Porcini are an acquired taste. They are regarded with the same luxurious gaze as truffle in the Maremma and every local has their own special spot in the forest which they find the best porcini mushrooms… and they’re not telling you where. Personally, I think they’re in Monte Amiata, where the forests are dense and damp.In Santa Fiora, porcini are given pride of place during the Festa del Fungo Amiatano in October. Throughout the rest of the year, Maremmani enjoy their mushrooms in a beautifully rich and aromatic zuppa di funghi. I’ve included the recipe on my recipes page.

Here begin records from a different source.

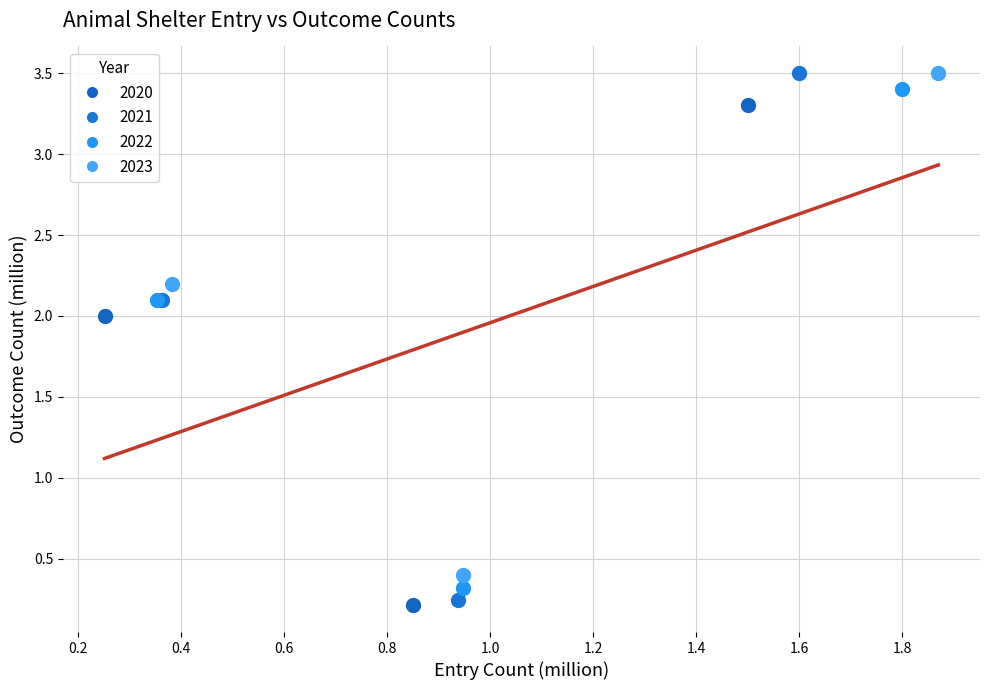

Which series has the largest Y range (max minus min)?

2021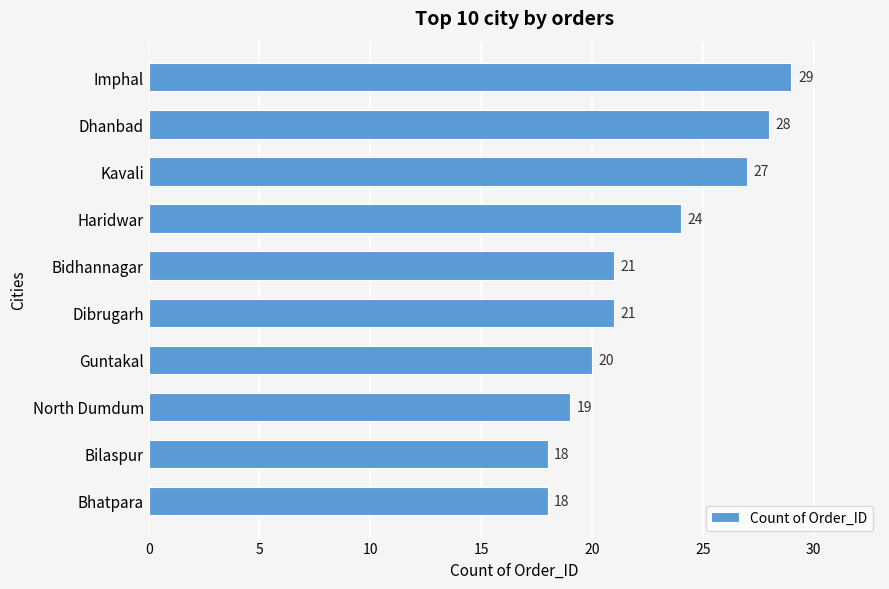

What is the minimum value shown in the chart?

18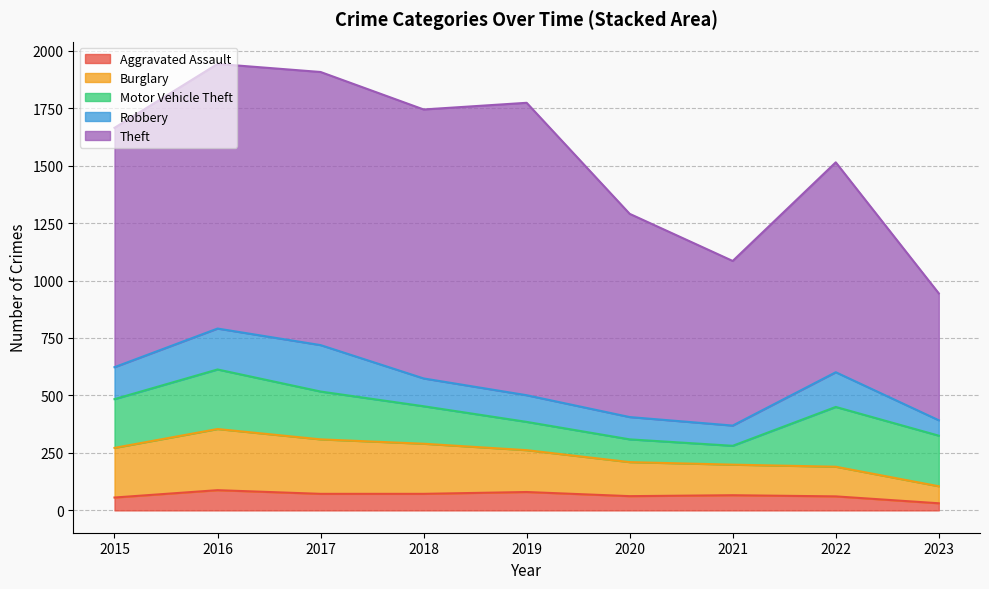

Does the chart have visible grid lines?

Yes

The Maremmani take their cheese seriously. It all starts with the milk. There are a number of diactic farms across the province that specialise in showing tourists how all the local dairy products are made. In the supermarket, you’ll be hard pressed to find milk that isn’t the local latte maremmana brand. Most Maremmani dabble in cheesemaking at home, but to buy the best cheese you have to go to the Torre del Formaggio in Manciano, where you can get everything from hard goats’ cheeses to soft pecorino and unctuous gorgonzola.
Now this is something all Maremmani are proud of. Saffron or zafferano is one of the province’s biggest exports. The type of plant they grow here is a completely local variety and has the most beautiful purple petals. You can buy this precious spice from dedicated stores in Scansano, Castel del Piano, Campagnatico and Massa Marritima.
Bottarga is a type of cured fish primarily produced on the shores around Orbetello Lagoon. Every year fisherman catch and cure hundreds of kilos of bottarga to sell across Italy and the rest of the world. When the fish is dried, it becomes extremely pungent and tastes a bit like caviar. In fact it’s actually called poor man’s caviar. Most Maremmani shave it over pasta. It’s an acquired taste, but you can try it in Orbetello in October during the province’s biggest culinary festival, Gustatus.
In English lardo means lard. But this cured meat is nothing like those gelatinous lumps that people in movies use instead of butter. Lardo is the fat from the belly of the pig, which is then salt-cured and mixed with spices and herbs. When it’s ready, it’s sliced into the thinnest slivers and placed over a piece of hot toast so that it melts. In one word, heaven, trust me.Most of the Maremma’s lardo comes from the Colonnata or Monte Amiata. It’s salty and deliciously spiced. You have to try it.
A list of the Maremma’s local products wouldn’t be complete without a mention of their local wines. Maremmani reds are simply unforgettable and, if you’re not careful, can steal the show from even the most luxurious meal, while the whites of the region are far subtler, bringing out the best in seafood and sweet treats.There are a number of festivalsheld each year to celebrate various local wines. The true gourmet can also go on food and wine trails to see where the vines are grown and visit the wineries that produce the best local wines.